Tout, dans la première partie des Manuscrits de Kinnereth, révèle l'espièglerie de Frédéric Delmeulle, qui s'amuse avec les règles des genres : celui du thriller ésotérique, nous l'avons vu ; celui du roman à caractère historique aussi, avec une mise en abîme du travail de l'historien indépendant, qui œuvre plus souvent au service de l'industrie du divertissement que pour la grandeur de l'Histoire ; celui du récit de voyage temporel, également, puisque comme il l'avait fait dans La Parallèle Vertov, Delmeulle se joue du lecteur et de ses personnages, qui sont menés à travers temps jusqu'à un conclusion inattendue.
En cela, Les Manuscrits de Kinnereth possède de nombreux points communs avec le premier épisode des Naufragés de l'entropie, dont il est – n'en déplaise à l'éditeur qui affirme le contraire – la suite directe.
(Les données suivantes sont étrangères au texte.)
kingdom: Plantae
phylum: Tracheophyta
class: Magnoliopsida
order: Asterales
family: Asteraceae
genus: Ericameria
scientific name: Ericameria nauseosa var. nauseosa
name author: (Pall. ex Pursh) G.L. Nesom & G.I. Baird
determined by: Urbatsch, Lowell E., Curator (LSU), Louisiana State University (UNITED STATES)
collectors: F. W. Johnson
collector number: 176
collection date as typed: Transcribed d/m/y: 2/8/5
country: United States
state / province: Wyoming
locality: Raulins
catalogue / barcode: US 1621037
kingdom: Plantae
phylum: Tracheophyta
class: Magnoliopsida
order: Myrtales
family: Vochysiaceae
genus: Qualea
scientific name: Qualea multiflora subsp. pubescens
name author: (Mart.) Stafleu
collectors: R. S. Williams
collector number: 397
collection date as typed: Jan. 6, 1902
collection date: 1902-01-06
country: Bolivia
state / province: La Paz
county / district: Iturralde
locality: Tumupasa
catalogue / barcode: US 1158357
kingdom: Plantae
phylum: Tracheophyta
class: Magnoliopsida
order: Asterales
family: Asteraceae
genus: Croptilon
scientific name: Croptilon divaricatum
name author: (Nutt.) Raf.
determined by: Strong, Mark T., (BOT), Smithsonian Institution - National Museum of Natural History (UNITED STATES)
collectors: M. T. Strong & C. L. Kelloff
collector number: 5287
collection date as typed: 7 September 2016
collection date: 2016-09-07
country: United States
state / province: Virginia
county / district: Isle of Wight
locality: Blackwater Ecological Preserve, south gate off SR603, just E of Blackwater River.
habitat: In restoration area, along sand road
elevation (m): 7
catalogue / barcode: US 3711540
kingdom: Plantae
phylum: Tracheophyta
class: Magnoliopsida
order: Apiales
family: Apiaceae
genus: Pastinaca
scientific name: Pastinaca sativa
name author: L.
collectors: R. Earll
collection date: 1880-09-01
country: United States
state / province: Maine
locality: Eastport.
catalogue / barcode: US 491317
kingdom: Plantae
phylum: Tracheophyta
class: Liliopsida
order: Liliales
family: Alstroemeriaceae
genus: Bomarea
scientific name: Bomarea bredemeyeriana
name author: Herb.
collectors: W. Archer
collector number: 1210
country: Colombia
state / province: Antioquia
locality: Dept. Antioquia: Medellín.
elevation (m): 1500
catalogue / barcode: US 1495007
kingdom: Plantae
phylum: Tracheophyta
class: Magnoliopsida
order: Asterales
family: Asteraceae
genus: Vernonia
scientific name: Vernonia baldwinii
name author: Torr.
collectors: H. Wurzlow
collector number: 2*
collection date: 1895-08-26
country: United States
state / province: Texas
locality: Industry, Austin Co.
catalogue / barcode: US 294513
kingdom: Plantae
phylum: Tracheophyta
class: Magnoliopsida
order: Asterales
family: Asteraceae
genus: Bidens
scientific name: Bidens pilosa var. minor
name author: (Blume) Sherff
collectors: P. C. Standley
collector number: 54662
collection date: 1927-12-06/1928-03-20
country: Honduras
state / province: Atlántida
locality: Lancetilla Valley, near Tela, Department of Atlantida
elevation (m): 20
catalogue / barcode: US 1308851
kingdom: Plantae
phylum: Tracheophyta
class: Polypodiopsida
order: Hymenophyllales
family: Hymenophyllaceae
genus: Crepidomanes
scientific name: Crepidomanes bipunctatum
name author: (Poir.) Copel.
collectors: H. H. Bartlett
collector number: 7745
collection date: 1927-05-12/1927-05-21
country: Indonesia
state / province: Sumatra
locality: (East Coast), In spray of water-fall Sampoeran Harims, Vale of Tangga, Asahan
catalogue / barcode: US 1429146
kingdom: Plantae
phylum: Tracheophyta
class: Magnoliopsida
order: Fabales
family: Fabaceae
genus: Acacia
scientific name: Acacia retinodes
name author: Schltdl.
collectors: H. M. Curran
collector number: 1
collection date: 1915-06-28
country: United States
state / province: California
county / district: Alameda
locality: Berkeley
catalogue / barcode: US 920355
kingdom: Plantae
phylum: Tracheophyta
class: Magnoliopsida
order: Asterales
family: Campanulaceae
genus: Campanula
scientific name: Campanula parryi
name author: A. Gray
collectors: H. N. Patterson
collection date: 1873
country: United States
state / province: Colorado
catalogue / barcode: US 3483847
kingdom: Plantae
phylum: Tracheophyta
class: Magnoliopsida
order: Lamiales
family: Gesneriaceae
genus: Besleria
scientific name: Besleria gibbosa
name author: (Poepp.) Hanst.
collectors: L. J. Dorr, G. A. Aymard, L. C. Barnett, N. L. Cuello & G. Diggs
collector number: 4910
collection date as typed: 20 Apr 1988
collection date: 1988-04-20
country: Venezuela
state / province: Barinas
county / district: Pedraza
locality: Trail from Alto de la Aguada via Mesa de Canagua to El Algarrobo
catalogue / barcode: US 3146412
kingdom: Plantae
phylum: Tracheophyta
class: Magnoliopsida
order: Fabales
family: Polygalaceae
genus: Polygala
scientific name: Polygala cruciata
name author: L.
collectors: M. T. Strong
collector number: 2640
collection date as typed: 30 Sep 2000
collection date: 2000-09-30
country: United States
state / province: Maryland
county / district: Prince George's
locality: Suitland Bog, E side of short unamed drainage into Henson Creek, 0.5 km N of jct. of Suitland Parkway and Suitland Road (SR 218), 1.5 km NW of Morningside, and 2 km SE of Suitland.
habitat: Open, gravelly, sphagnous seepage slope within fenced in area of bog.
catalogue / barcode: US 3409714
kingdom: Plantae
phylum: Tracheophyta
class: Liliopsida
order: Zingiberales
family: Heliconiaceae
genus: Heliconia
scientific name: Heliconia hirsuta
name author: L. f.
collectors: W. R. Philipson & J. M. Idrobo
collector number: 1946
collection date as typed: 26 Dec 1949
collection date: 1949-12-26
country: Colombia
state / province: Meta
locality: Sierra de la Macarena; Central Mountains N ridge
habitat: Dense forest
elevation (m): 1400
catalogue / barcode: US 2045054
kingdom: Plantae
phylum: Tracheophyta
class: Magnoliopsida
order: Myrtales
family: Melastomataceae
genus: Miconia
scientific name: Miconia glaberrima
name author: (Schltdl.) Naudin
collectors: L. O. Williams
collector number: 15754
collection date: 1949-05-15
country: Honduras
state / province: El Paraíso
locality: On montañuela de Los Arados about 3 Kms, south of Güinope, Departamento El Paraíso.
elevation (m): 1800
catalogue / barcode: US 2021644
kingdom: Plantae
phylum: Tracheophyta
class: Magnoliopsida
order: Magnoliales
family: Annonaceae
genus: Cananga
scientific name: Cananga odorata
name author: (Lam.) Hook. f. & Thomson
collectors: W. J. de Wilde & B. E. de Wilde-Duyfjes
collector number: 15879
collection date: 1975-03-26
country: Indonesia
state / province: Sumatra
En effet, sans avoir lu le tome 1, il paraît difficile de prendre la pleine mesure du personnage de Child Kachoudas, mais surtout de la machine à voyager dans le temps qui trône sur la couverture et est, sinon au centre du récit, au moins un élément non négligeable du décor.

Mais sinon, est-ce bien ? Est-ce mieux ?

Frédéric Delmeulle, avec son premier roman, n'avait déjà plus grand-chose à prouver en matière de qualité de conteur, soucieux du moindre détail et amoureux des intrigues à tiroir. Attendu au tournant – et avec impatience – avec Les Manuscrits de Kinnereth, l'auteur de La Parallèle Vertov a su relever honrablement le gant. Mécanique de précision comme l'était l'intrigue du précédent, celle de ce livre révèle toute sa quintessence dans ses trente dernières pages, après avoir emmené le lecteur, une nouvelle fois, sur les chemins d'une Histoire revisitée avec un certain réalisme – à défaut d'être véridique. Ainsi, le lecteur pourra-t-il profiter d'une vision intéressante et crédible des apôtres, de la vie de Jésus Christ, de son message avant qu'il ne soit transformé, déformé, corrompu, par les Évangiles, puis par l'Église catholique, au fil des siècles.
Pourtant, tout roman n'est pas sans défaut. Un ramollissement du rythme du récit, dans son milieu, pourra décevoir ; des personnages qui s'en sortent avec (trop) grand mérite dans une langue que plus personne ne parle depuis des siècles ; des révélations finales, qui si elles expliquent tout, ne justifient pas tout à fait certains événements (l'attaque des agents secrets ouzbeks notamment). Mais ces défauts n'empêchent pas le roman, répétons-le, d'être d'une très bonne tenue, confirmant le talent de l'auteur.

Frédéric Delmeulle se place, avec ses deux romans, comme un spécialiste du récit à conclusion inattendue. Mais avec cent pour cent de ses livres dans ce style-là, ne risque-t-il pas d'ennuyer le lecteur ? Déjà, il ne réussit pas, avec Les Manuscrits de Kinnereth à faire mieux que La Parallèle Vertov, même s'il fait aussi bien. Il fait différent, dans le même genre. Avec une fin encore plus étonnante, des personnages bien plus attachants, bien plus authentiques, bien plus au centre du récit ; avec un sous-marin spatio-temporel déplacé au rang d'accessoire ; avec une histoire qui est finalement bien plus science-fictive et moins une suite d'aventures.

Recommandable !

Auteur plus que prometteur, Frédéric Delmeulle a vu paraître, en cette année 2010, deux romans de qualité, surprenants, aux forts accents de littératures populaires que l'auteur s'amuse à honorer. Faisant passer un excellent moment de lecture, Les Manuscrits de Kinnereth est donc un livre qu'on ne peut que recommander.